As he walked past the other shops in town, he noticed all the Christmas displays and decorations. He and his siblings had been really into it when they were kids, getting excited every time another storefront was newly decorated.
As an adult, he couldn’t help thinking about all the time and effort that went into it, and the cost, too.
“Well, hello there, young fella,” Joe Cassidy said with a twinkly-eyed smile. The older man was leaning against the wall outside of Mario’s Pizza, clearly waiting for someone.
“Hi, Mr. Cassidy,” Aidan said. “Good to see you.”
“You too, son,” Joe said, turning to the door of the shop. It opened, and Joe’s teenaged grandson, Wyatt, stepped out with a few friends, carrying a stack of pizza boxes.
Aidan kept moving, trying not to think about the fact that one day Walt would be ordering a stack of pizzas and having parties with friends, sometimes not even at his own house.
I need to have a nice place by then, Aidan thought to himself grimly. A house that’s big enough and cool enough that all the parties happen where I can keep an eye on them.
Satisfied with this solution to his imaginary dilemma, he reached the corner of Park Avenue and glanced into Gabriel’s Drugstore. Amazingly, the old drugstore was pretty much the same as he remembered it from high school. Lacy snowflakes had been painted on the big windows to celebrate the holidays.
He turned left onto Ambler Road, and a moment later he was stepping into the toy store. An incredible display celebrated the holiday in the front window, including a tiny toy sleigh pulled by reindeer that had been suspended in the air on nearly invisible wire.
Nearly…
Aidan stopped for a moment, thinking of a better way to do it. He studied the set up for a moment, calculating in his mind…
“Thanks for stopping in,” a friendly voice chirped. “Are you interested in the reindeer set? They come with a sleigh and a little Santa Claus, of course.”
“No, thanks,” he said, turning around and taking in the lady, who was decked out in pink from head to toe. “I was, uh, looking for blocks.”
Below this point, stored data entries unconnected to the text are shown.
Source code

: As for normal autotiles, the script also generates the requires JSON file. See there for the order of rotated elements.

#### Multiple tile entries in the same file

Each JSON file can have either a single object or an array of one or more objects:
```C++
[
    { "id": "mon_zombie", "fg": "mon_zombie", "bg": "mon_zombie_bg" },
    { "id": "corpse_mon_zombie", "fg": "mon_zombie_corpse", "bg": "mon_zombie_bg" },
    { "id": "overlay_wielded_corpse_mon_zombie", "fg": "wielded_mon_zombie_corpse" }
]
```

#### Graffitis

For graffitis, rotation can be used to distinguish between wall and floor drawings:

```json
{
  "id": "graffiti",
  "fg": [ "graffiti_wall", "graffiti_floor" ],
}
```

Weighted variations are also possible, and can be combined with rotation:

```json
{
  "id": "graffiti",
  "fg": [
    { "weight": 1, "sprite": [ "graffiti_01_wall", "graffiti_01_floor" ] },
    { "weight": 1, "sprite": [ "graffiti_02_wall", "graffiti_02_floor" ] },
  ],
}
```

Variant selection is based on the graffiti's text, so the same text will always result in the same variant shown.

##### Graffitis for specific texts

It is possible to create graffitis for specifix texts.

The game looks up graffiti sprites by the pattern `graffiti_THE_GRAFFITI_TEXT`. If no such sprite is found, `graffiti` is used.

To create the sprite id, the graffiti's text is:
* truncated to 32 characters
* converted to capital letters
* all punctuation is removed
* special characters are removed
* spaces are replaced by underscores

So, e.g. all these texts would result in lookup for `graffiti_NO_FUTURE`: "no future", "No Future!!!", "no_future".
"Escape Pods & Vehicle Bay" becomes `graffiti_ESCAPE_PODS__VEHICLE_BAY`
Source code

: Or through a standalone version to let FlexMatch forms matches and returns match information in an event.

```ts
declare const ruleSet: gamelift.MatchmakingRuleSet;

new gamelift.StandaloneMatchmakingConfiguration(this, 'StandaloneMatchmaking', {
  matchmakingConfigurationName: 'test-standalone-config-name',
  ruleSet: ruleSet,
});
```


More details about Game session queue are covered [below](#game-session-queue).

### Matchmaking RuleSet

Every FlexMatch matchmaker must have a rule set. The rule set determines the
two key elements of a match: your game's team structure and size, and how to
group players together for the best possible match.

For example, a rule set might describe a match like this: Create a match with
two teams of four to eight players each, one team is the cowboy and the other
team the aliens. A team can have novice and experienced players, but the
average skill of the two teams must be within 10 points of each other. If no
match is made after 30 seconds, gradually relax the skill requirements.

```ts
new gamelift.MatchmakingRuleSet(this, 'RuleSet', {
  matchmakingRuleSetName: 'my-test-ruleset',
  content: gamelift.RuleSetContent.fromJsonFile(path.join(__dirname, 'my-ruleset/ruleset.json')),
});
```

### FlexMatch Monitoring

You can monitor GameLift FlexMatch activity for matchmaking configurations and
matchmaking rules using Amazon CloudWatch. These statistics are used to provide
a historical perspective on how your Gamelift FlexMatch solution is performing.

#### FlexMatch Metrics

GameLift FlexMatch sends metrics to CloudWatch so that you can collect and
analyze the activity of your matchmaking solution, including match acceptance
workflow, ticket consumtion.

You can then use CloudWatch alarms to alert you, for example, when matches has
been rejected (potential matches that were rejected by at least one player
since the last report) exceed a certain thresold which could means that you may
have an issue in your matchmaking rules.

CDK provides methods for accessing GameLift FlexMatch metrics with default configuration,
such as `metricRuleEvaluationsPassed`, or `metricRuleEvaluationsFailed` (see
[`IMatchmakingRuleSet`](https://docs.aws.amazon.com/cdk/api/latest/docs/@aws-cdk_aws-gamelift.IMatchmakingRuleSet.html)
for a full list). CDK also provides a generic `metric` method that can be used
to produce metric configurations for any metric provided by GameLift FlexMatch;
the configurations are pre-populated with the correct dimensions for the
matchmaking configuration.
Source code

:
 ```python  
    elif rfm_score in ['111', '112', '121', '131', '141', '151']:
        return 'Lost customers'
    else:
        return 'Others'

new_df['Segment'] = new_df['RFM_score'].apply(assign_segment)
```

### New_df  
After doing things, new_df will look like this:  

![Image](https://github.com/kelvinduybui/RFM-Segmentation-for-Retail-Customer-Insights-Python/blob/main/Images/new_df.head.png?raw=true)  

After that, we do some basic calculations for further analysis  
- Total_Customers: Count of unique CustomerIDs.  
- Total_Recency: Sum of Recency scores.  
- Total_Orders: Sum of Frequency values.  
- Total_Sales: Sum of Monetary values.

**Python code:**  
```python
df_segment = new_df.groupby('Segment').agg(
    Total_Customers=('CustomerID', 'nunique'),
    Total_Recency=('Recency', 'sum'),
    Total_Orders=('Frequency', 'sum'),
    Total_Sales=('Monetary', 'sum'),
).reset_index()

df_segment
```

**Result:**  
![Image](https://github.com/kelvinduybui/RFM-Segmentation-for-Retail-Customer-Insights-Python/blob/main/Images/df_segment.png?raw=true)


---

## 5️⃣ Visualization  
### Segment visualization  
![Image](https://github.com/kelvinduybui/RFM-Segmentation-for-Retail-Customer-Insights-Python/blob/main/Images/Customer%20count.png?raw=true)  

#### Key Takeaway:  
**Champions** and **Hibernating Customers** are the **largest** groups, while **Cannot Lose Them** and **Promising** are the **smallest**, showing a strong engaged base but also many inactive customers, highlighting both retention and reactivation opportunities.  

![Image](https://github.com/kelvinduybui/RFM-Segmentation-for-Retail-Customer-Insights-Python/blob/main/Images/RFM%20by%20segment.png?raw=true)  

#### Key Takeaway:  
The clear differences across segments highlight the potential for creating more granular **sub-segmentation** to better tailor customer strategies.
“What kind of blocks?” she asked, tilting her head slightly in a way that made him think of a big pink bird.
He wasn’t really sure what she meant. Blocks were blocks.
“My son and I are in from the city for a while,” he explained. “My aunt and uncle used to have some of the old toys from when I was a kid, but my uncle used all the Tinkertoys making bird feeders and the Bristle Blocks melted when someone left them on the radiator.”
“Aidan Webb,” the woman said, smiling and shaking her head. “I don’t know why I didn’t recognize you at first.”
He looked at her more closely. She looked sort of familiar from high school. Was this the girl Levi Williams always had a thing for?
“Lily?” he guessed.
“Yes,” she said, laughing. “You really seem different, Aidan.”
“How did you figure it out then?” he asked.
“Oh, there’s only one guy around here who builds enough bird feeders to run out of Tinkertoys,” she said. “From there, I just had to figure out which of the Webb cousins you were.”
“You sure you aren’t a police detective or something?” he joked.
She laughed and shook her head politely at his joke.
“So how old is your son?” she asked.
“He’s four,” he told her.
“Okay,” she said. “I think he would actually love Magna-Tiles. I have a couple up front if you want to play with them and see what you think.”
He trailed after her, amazed at the idea that she would guess he wanted to play with the new blocks before committing to them. She directed him to a pile of colorful, more or less flat shapes that looked almost like the pieces of a stained-glass window.
“They’re magnetic,” she told him, grabbing a few. “So you can build with them and take them apart again in a snap. They’ll stand up if you get the angles right. It’s really fun.”
He watched as she built a little box that snapped itself into place, and then picked up a few pieces himself and began to build.